Rows from a dataset:
•••••

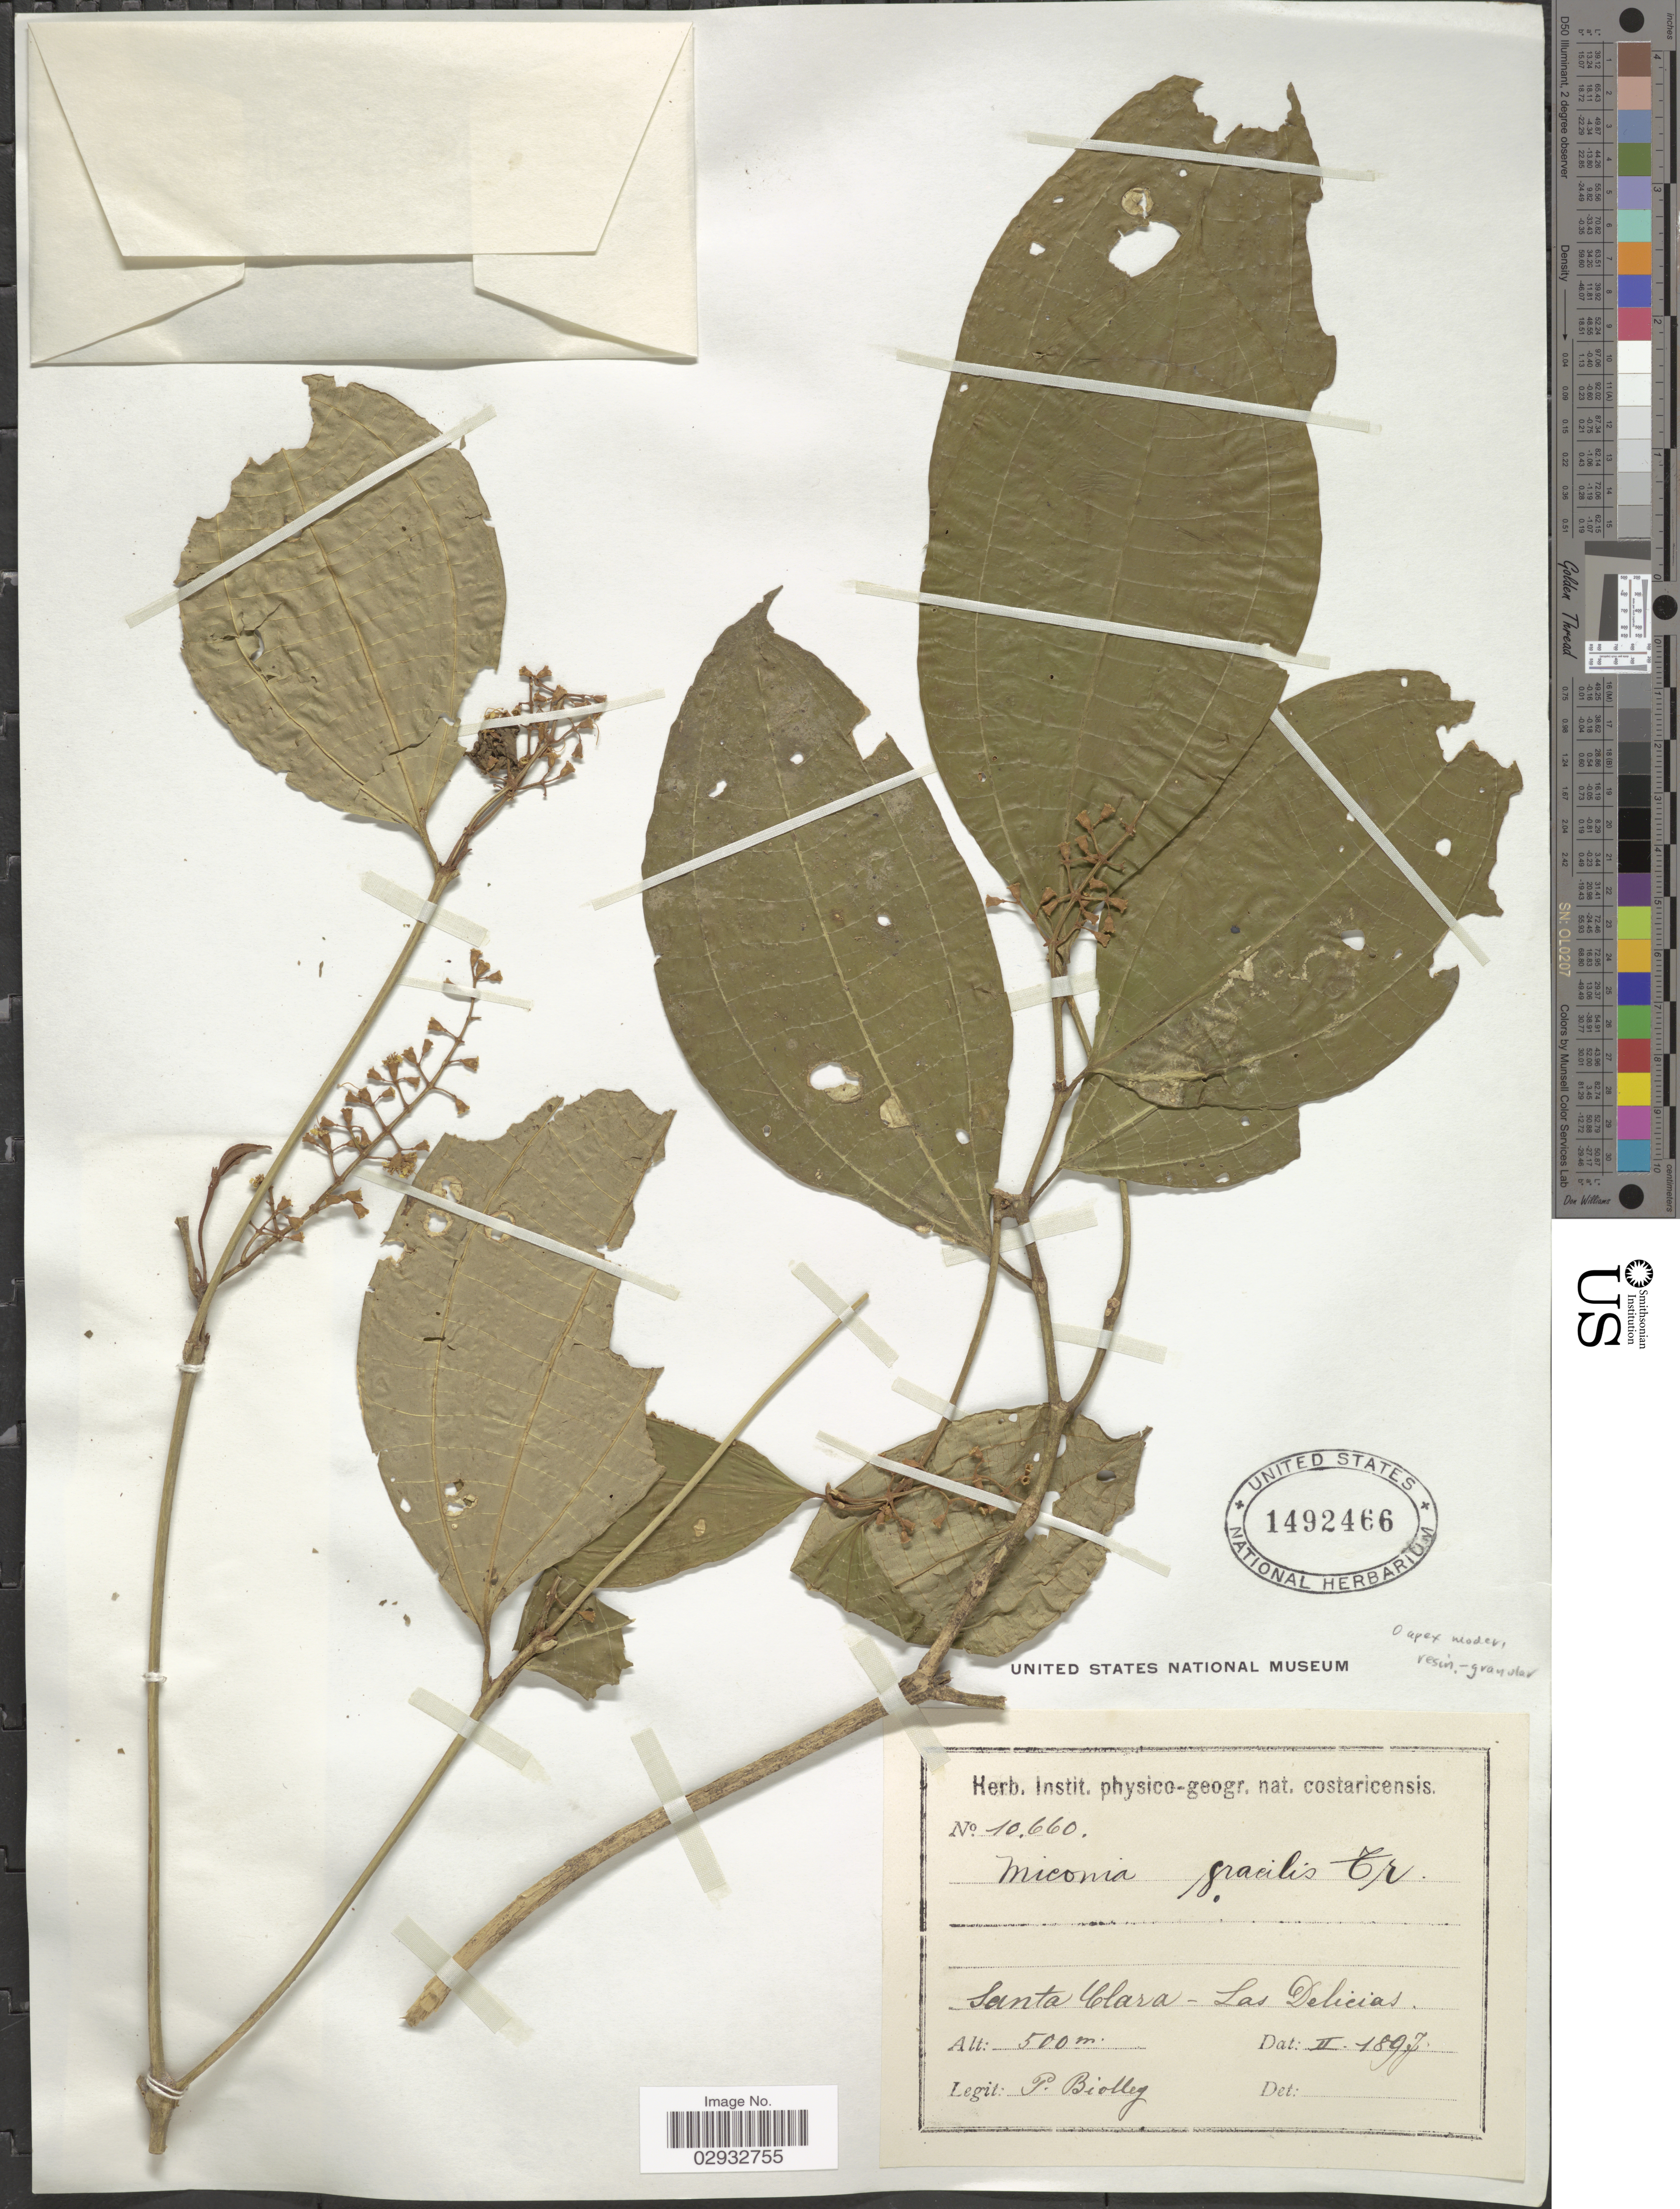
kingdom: Plantae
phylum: Tracheophyta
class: Magnoliopsida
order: Myrtales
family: Melastomataceae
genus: Miconia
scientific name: Miconia gracilis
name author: Triana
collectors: P. Biolley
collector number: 10660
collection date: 1897-02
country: Costa Rica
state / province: Puntarenas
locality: Santa Clara - Las Delicias.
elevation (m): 500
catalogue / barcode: US 1492466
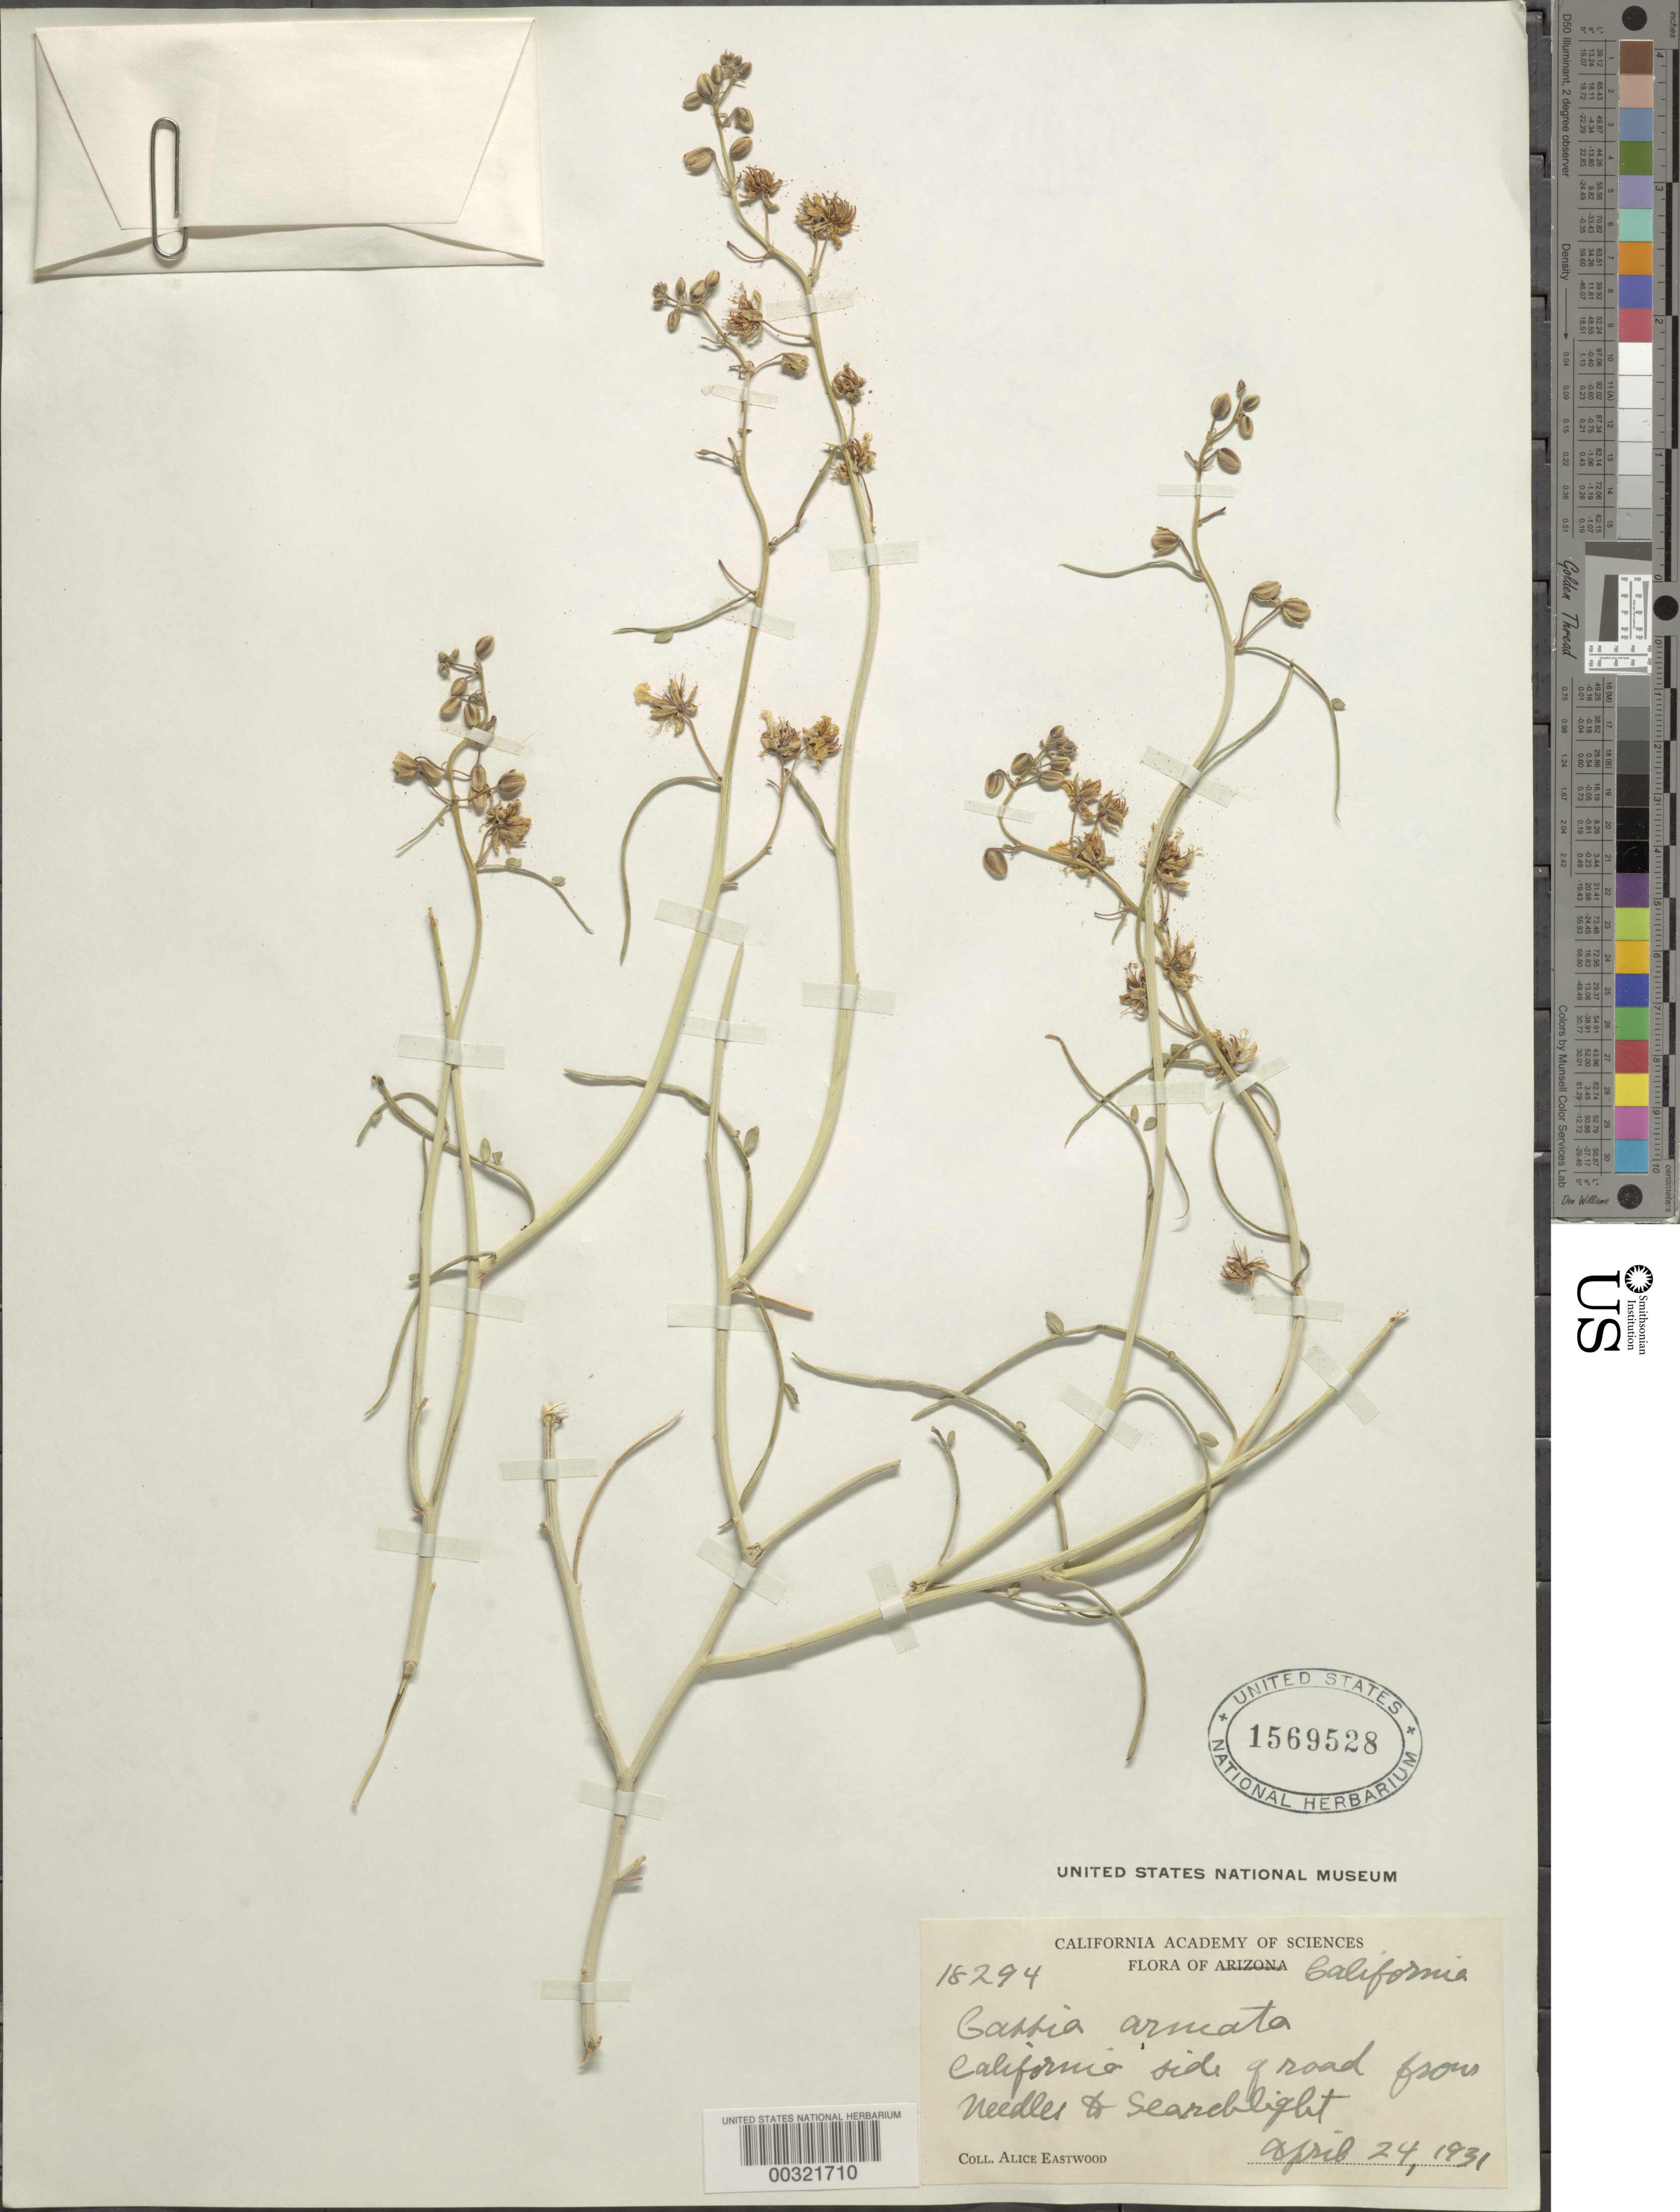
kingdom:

•••••

Repeat every line of the listing above word for word, leaving out the pictures.

FINISHED EXERCISE:
kingdom: Plantae
phylum: Tracheophyta
class: Magnoliopsida
order: Myrtales
family: Melastomataceae
genus: Miconia
scientific name: Miconia gracilis
name author: Triana
collectors: P. Biolley
collector number: 10660
collection date: 1897-02
country: Costa Rica
state / province: Puntarenas
locality: Santa Clara - Las Delicias.
elevation (m): 500
catalogue / barcode: US 1492466
kingdom:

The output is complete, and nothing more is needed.